Napoleon was even more successful than the ancient Romans, however. The French Empire encompassed almost all of Europe (excluding the British Isles, Russia, and Scandinavia), and while his efforts in Africa were unsuccessful, Napoleon accomplished all this in a few years, rather than a few centuries. He was the scourge of Europe.
Contrary to popular opinion, he was not short. He was about 5'7"; the confusion originated from British newspaper caricatures, and from discrepancies between French and English measurement. 5'7" was average for his day, so whatever else we can attribute his need to conquer the world to, his supposed small stature isn't one of them.
By all accounts, in fact, Napoleon was an intelligent, cultured, brilliant man.
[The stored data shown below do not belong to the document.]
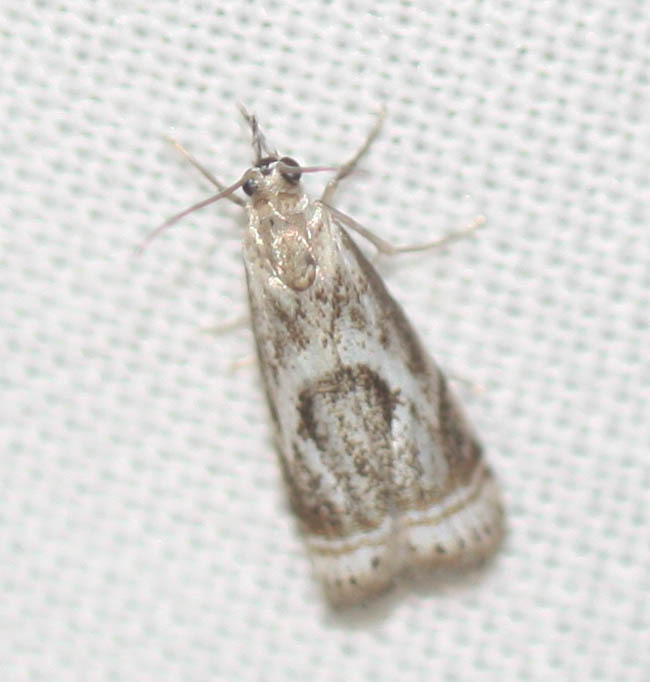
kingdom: Animalia
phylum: Arthropoda
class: Insecta
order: Lepidoptera
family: Crambidae
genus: Microcrambus
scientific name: Microcrambus elegans
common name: Elegant grass-veneer
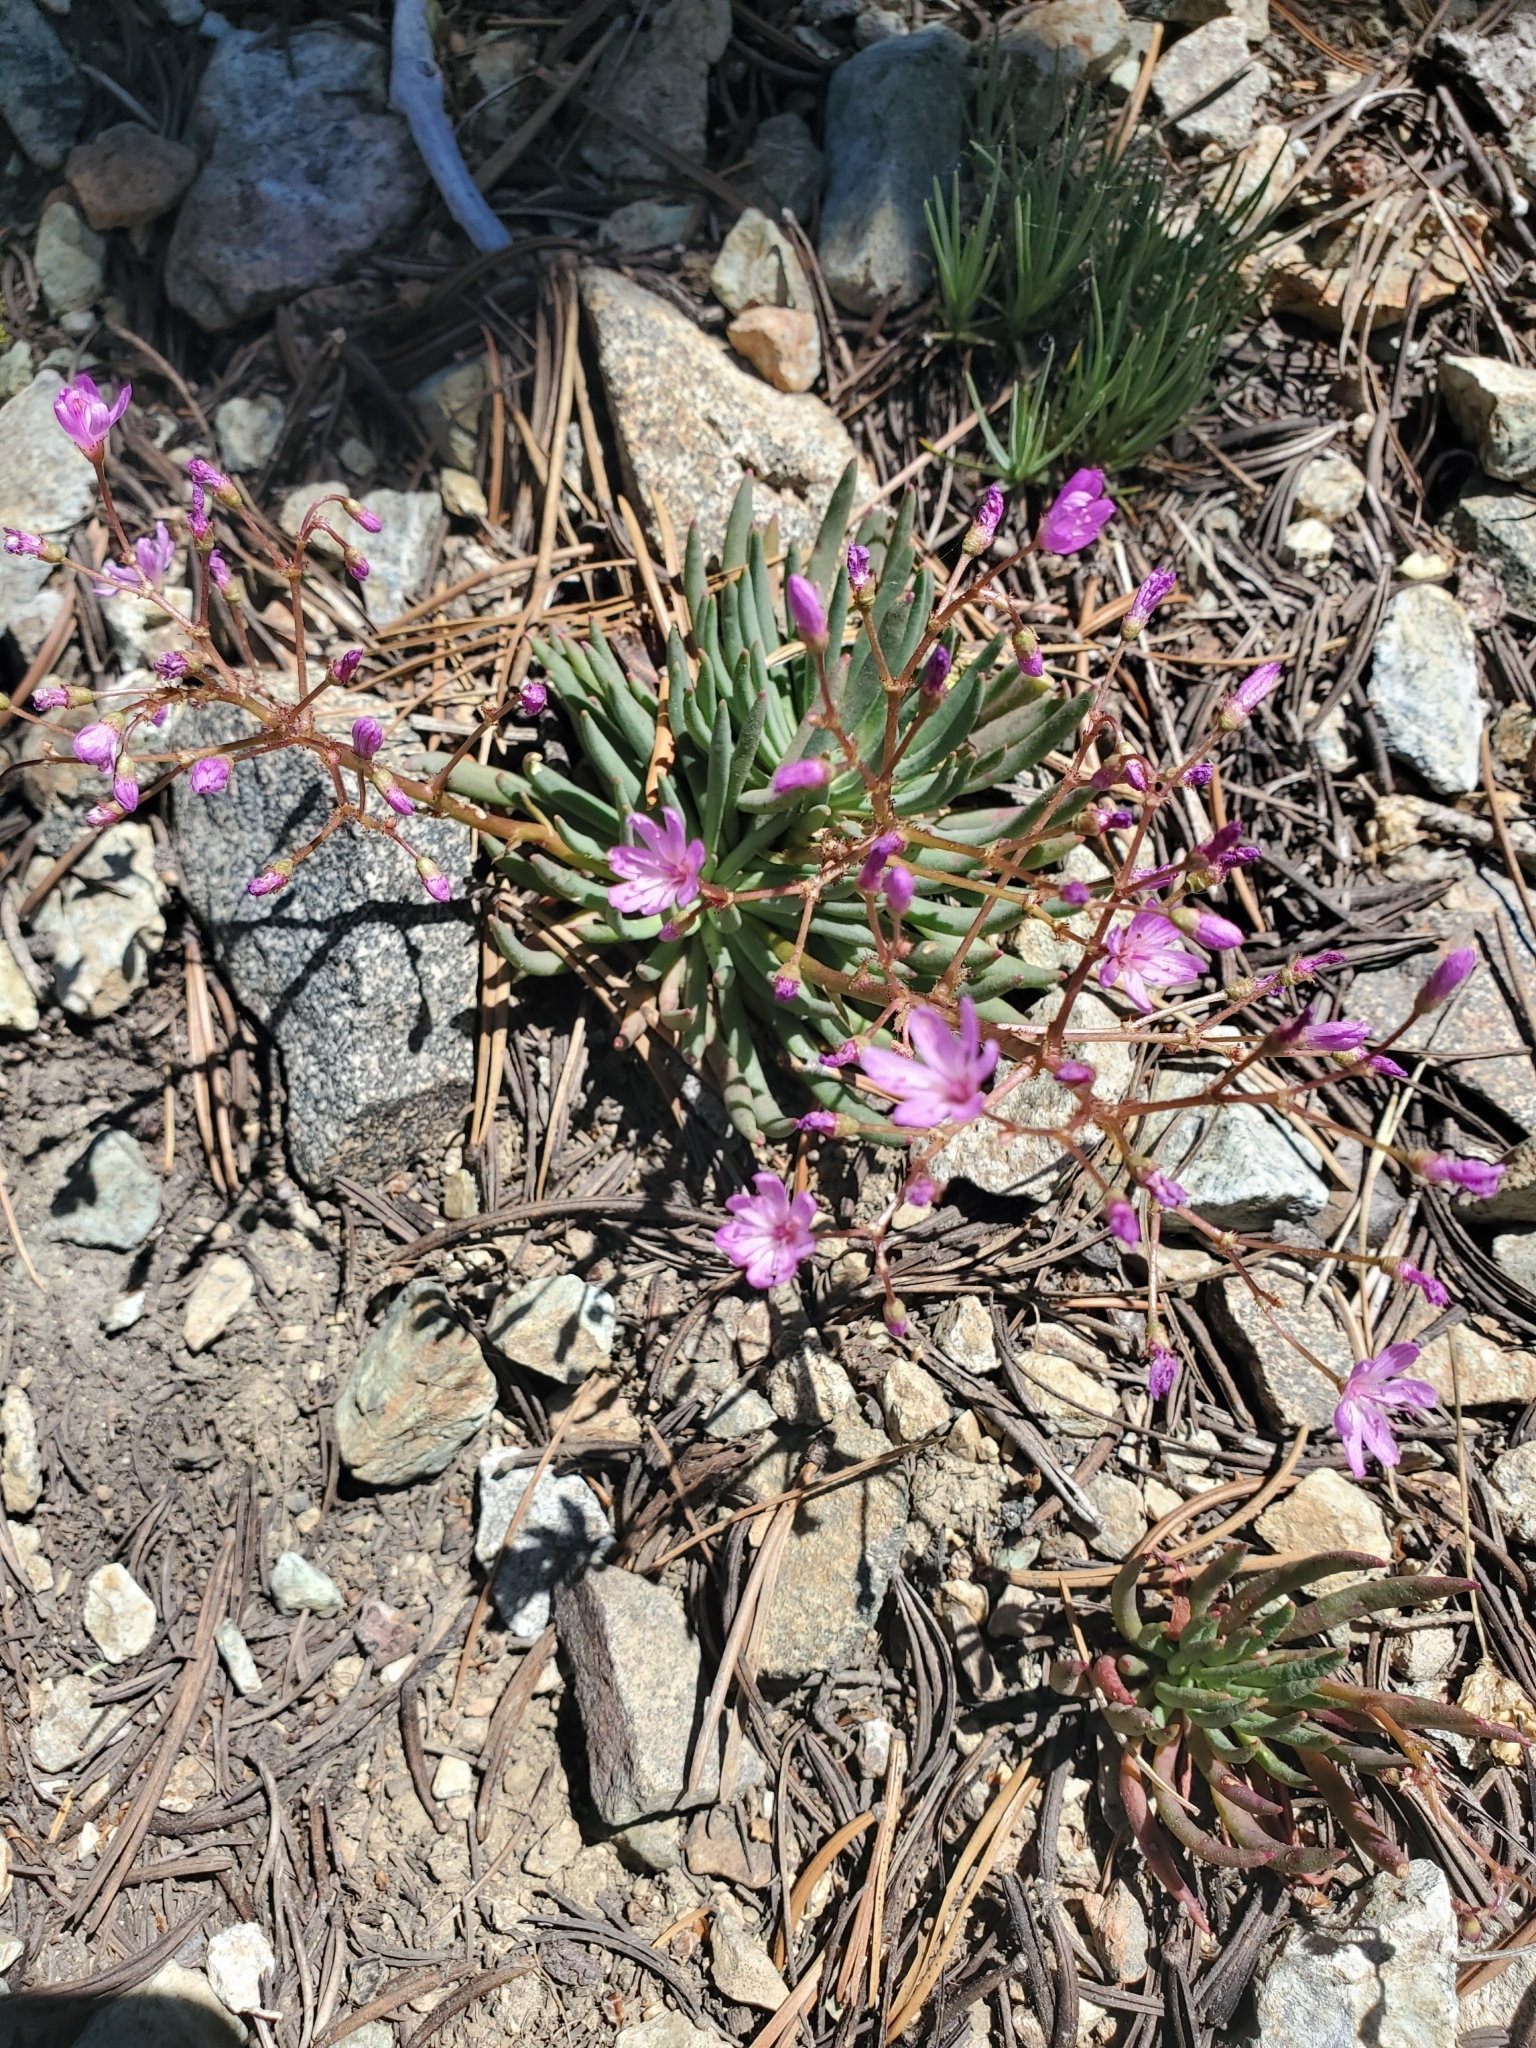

His program for conquest included mass education, a respect for native cultures, and humanitarian treatment of the defeated. He also invented things like mass conscription (building citizen armies was not an exclusively American innovation), new ways to kill people, and more new ways to kill people.
Probably the most effective and terrifying of these was his use of artillery. A former artillery officer, Napoleon rejected the traditional rhetoric that suggested artillery was only to be used in sieges and to break down walls and fortifications. Instead, he loaded cannons with chains, nails, and bullets and aimed them at infantry, using the nightmarish ammo to destroy men rather than buildings. This tactic greatly influenced warfare in the United States, particularly the Mexican War and the War Between the States.
The term "Napoleonic Wars" is somewhat nebulous. No one agrees when it began or when it officially ended, but most agree that it includes both the wars of expansion and the coalition wars against France undertaken by a harried Europe. Some of the most iconic battles of all time were fought during this period: the Battle of Austerlitz, the naval Battle of Trafalgar, the invasion of Russia in 1812, and the climactic Battle of Waterloo.